# Why ground nearby to the amplifier?



## routevegetable (7 mo ago)

Hey all, am new to all of this but reasonably versed in basic electronics/electrical stuff.

There is a lot of advice saying you should ground your amplifier as close to the amplifier as possible - with as short-as-possible wire.
I'm not saying this is wrong, but I don't understand why doing this would be a good thing.

Intuitively, I would want to ground my amplifier as close as possible to wherever the head unit/source-of-signal is grounded, to minimize the potential for ground loops - I want a very low resistance path between my amplifier's ground and my head unit's ground.

Even if my amp was in the trunk, and I had to run the ground all the way back up to wherever the head unit is grounded and attach to there, it seems that would be better than grounding through a stretch of car body of surely small, but unknown resistance; def no expert here, but would it perhaps introduce potential for EMI too?

Why does grounding close to the amp help?

Sorry if this is asked a lot - it seems like it would be, but I searched around and couldn't find anything.

Thanks
L


----------



## Speedhunter (Feb 21, 2020)

Each wire size has its max current rating which diminsh by the added lenght. This is why they recomend as short as posible for ground wire.
Chasis of the car is the biggest conductor you have to connect amplifier ground to the battery ground. There is a point where is necessery to run the ground wire all the way to the battery terminal, but leave that to guys who run 10kW+ amplifiers.


----------



## ckirocz28 (Nov 29, 2017)

routevegetable said:


> Hey all, am new to all of this but reasonably versed in basic electronics/electrical stuff.
> 
> There is a lot of advice saying you should ground your amplifier as close to the amplifier as possible - with as short-as-possible wire.
> I'm not saying this is wrong, but I don't understand why doing this would be a good thing.
> ...


Big wire is cheaper if it's shorter, also, the body/frame of the car will carry more current than you'll ever run through it. You want them grounded to the same place as your head unit, run a small ground wire from the head unit to the amplifier ground location.
That seems like a bit of a smartass response but I really don't mean it that way. 
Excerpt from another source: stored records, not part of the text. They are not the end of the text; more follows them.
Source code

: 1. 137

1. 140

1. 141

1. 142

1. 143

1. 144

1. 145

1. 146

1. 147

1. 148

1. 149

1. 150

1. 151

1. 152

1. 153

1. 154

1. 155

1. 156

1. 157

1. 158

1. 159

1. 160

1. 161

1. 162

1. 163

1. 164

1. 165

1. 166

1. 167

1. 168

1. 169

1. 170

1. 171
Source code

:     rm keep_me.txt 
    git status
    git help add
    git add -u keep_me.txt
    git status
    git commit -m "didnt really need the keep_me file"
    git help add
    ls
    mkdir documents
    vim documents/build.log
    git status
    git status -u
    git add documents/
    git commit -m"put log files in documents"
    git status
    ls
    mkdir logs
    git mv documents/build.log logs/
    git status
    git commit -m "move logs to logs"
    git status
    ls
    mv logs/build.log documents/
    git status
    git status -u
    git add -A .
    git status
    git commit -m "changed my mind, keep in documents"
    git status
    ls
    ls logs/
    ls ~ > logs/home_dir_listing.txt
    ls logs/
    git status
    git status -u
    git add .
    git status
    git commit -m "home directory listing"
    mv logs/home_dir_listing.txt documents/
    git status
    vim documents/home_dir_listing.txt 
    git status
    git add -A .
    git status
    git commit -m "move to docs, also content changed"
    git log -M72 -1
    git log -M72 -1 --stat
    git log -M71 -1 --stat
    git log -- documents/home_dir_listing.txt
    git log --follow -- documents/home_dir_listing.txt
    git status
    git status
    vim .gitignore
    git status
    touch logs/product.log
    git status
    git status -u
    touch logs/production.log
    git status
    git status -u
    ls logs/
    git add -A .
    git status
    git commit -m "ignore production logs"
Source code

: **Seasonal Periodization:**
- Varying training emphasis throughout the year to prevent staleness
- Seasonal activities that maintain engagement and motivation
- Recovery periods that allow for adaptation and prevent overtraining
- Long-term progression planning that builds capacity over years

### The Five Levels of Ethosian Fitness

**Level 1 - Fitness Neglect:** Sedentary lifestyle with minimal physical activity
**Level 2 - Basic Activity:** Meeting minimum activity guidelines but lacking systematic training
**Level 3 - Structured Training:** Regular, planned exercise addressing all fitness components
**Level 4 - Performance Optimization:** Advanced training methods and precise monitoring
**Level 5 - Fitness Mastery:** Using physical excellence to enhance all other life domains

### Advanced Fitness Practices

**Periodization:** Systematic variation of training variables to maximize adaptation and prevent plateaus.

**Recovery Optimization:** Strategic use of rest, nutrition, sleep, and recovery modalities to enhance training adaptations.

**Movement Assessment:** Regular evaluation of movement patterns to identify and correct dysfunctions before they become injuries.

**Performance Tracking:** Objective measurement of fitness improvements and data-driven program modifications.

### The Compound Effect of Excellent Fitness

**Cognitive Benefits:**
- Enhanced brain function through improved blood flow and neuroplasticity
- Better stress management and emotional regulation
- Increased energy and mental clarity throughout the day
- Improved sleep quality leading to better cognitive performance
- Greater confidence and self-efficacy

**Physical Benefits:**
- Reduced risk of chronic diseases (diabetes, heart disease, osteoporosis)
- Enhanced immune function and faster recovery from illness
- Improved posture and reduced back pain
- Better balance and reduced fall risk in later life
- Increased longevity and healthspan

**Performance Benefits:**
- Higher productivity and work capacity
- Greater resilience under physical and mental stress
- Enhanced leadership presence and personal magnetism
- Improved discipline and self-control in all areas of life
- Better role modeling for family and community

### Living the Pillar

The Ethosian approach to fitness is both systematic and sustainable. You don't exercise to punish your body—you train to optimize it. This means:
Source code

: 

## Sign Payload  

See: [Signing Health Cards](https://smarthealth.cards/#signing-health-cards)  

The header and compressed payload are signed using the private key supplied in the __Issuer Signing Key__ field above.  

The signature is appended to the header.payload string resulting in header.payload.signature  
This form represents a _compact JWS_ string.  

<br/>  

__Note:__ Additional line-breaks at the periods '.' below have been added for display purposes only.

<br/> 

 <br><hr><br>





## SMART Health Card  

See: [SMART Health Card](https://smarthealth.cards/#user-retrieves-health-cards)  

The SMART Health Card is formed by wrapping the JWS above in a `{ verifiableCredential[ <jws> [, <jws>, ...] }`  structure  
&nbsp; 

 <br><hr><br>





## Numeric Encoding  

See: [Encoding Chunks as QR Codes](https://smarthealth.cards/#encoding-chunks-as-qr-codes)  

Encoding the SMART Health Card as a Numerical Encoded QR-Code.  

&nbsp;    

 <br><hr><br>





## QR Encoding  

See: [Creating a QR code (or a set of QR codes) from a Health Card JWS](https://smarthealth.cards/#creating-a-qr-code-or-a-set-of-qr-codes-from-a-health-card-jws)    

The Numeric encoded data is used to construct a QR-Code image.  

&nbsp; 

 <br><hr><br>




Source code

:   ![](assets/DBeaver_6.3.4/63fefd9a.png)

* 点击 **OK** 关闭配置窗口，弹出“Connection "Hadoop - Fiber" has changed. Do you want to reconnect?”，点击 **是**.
Sent from my SM-G935U using Tapatalk


----------



## routevegetable (7 mo ago)

Ah k, sounds like it really is just about the reduced copper cost. Which makes sense - sh*t's expensive! Stuff I was reading seemed to be suggesting it's about noise immunity, and I didn't understand how.

Thanks for the responses!
L


----------



## miniSQ (Aug 4, 2009)

i had a flashback to the 90's.


----------



## bnae38 (Oct 3, 2015)

miniSQ said:


> i had a flashback to the 90's.


A good time for music.


----------



## ckirocz28 (Nov 29, 2017)

routevegetable said:


> Ah k, sounds like it really is just about the reduced copper cost. Which makes sense - sh*t's expensive! Stuff I was reading seemed to be suggesting it's about noise immunity, and I didn't understand how.
> 
> Thanks for the responses!
> L


Yeah, it's cheaper and easier to run a small head unit ground than it is to run multiple large amp grounds.

Sent from my SM-G935U using Tapatalk


----------